A recent study counted the number of clicks required to open a bank account, and found that some legacy banks require close to 100 clicks – or even more – while Fintech companies like Revolut require only 24 clicks.
The ease of finding one’s way through the process, completing forms, and filling out the questions, all affects the user experience. If one company requires five times less effort from the customer they are already doing better in today’s digital era.
5. Global platforms for customization
With all the resources that legacy banks have at their disposal, their possibilities for innovation are growing exponentially. One route that legacy banks can take to embrace modernisation is to create and provide platforms for local customization. For example, a legacy bank might provide a ready-made functional internet banking platform for a Fintech company to use for the local market.
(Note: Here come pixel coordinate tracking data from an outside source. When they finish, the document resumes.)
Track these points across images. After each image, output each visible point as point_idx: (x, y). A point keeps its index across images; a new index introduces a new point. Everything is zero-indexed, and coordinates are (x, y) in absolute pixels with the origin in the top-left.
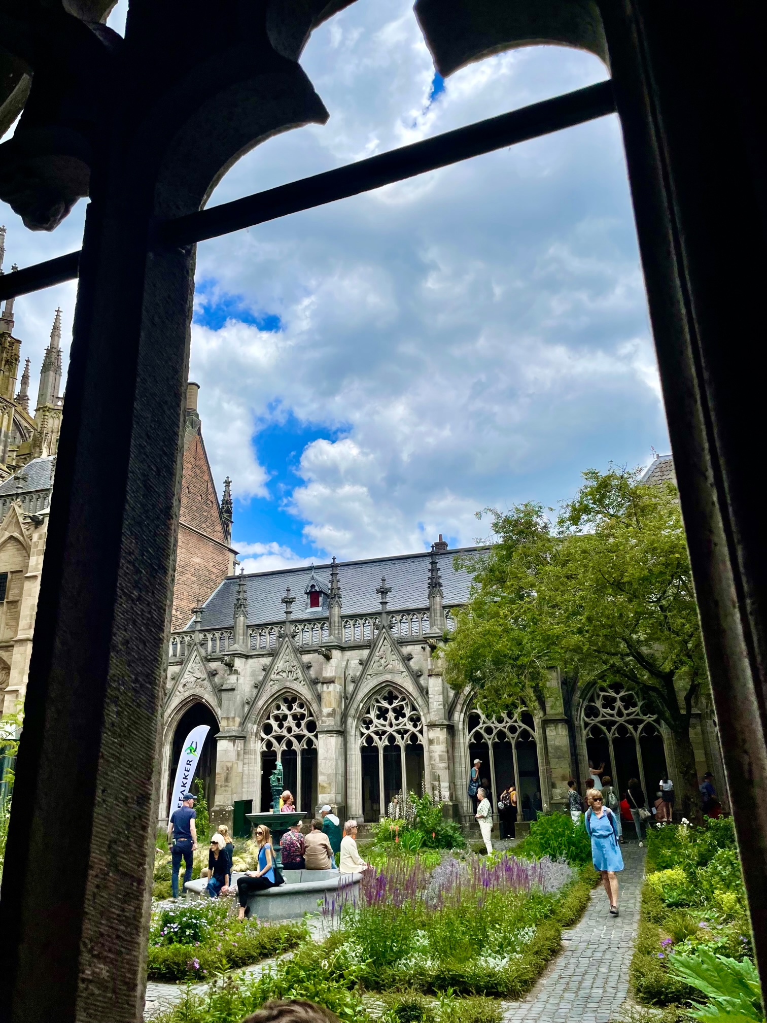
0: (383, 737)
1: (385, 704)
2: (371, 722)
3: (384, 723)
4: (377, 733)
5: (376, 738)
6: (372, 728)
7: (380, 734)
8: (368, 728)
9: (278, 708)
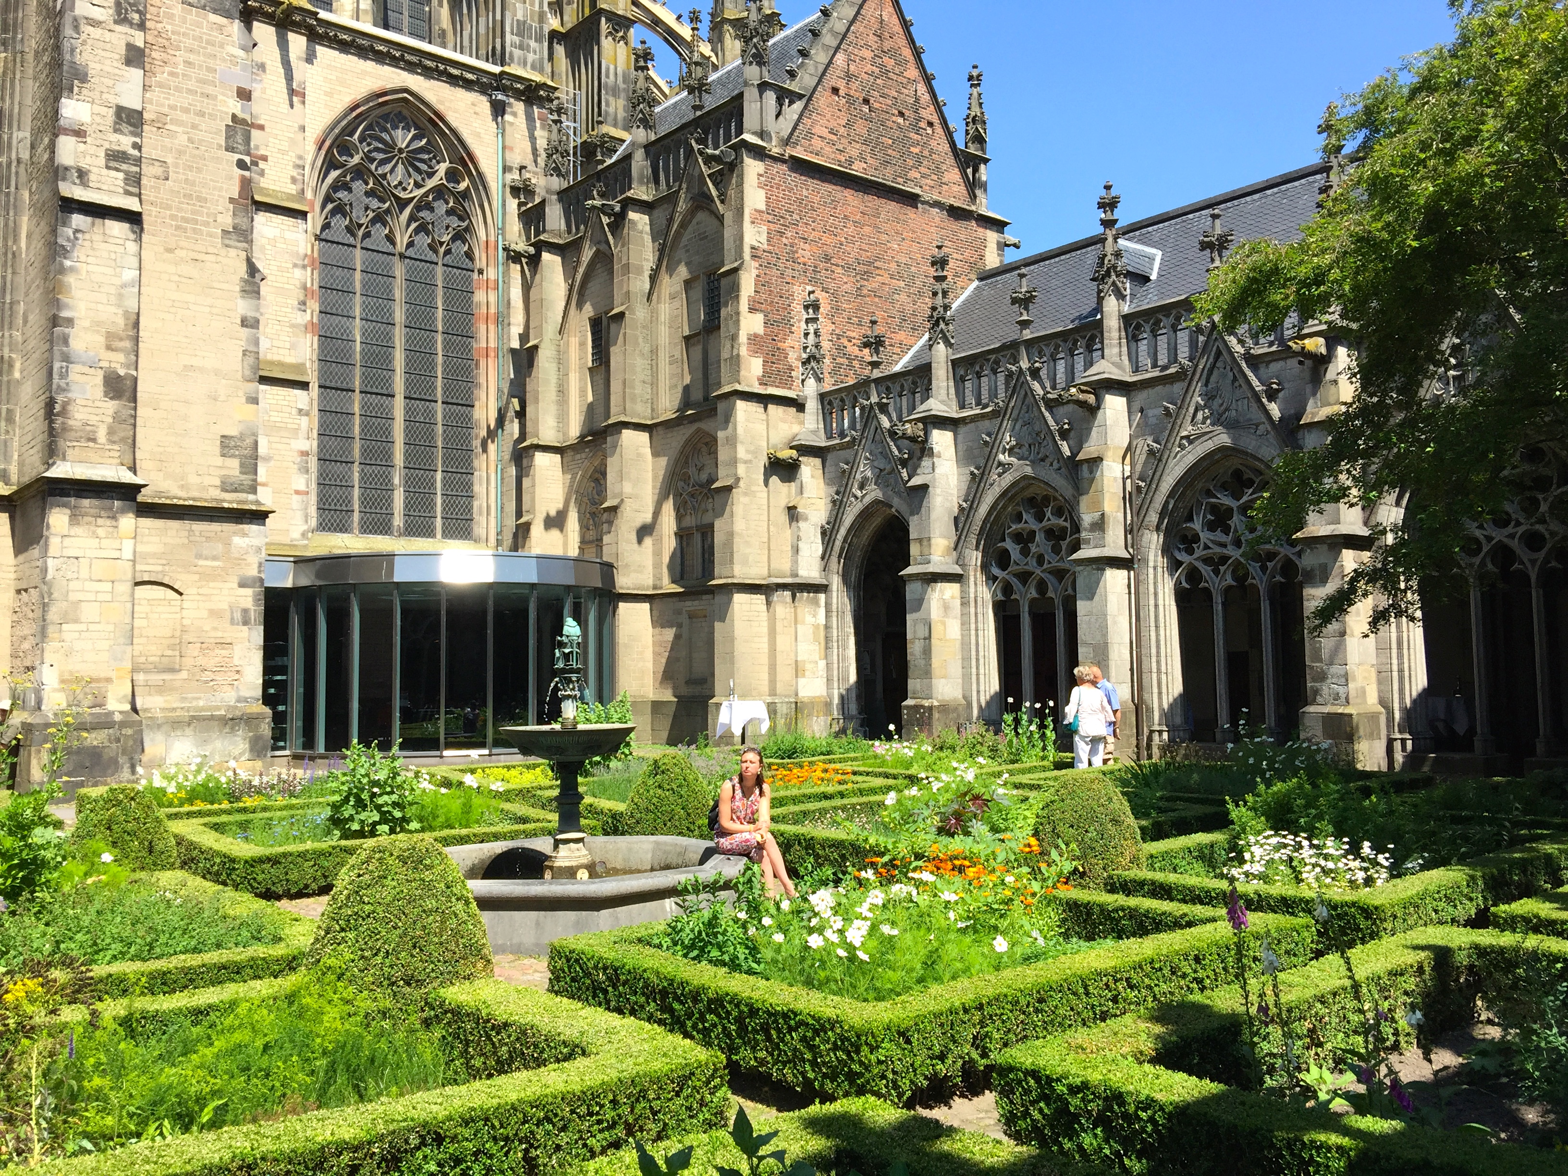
0: (1222, 569)
1: (1226, 500)
2: (1196, 538)
3: (1223, 538)
4: (1207, 561)
5: (1206, 570)
6: (1198, 553)
7: (1216, 563)
8: (1190, 551)
9: (1019, 518)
Because legacy banks have everything in place, they can offer different types of platforms at the same time. For example, they could offer an internet banking interface, credit-issuing systems, and account management. By building global platforms that are easy to customise to local markets, and providing them to Fintech, legacy banks can capture greater value because of the Fintech brand, culture, and approach to banking. By providing ready-made products, the legacy banks reduce costs for expansion and customer acquisition, while still generating revenue through their different platforms.
Legacy banks that can successfully change their operating model and technology will find an entry point in today’s digital banking era. To reach this future, institutions must commit to the new operating model that boosts their ability to scale operations and serve customers more efficiently. It is important to recognise that embracing technology will not be enough to compete with the new competitors. Culture, branding, and real value must be provided to attract customers.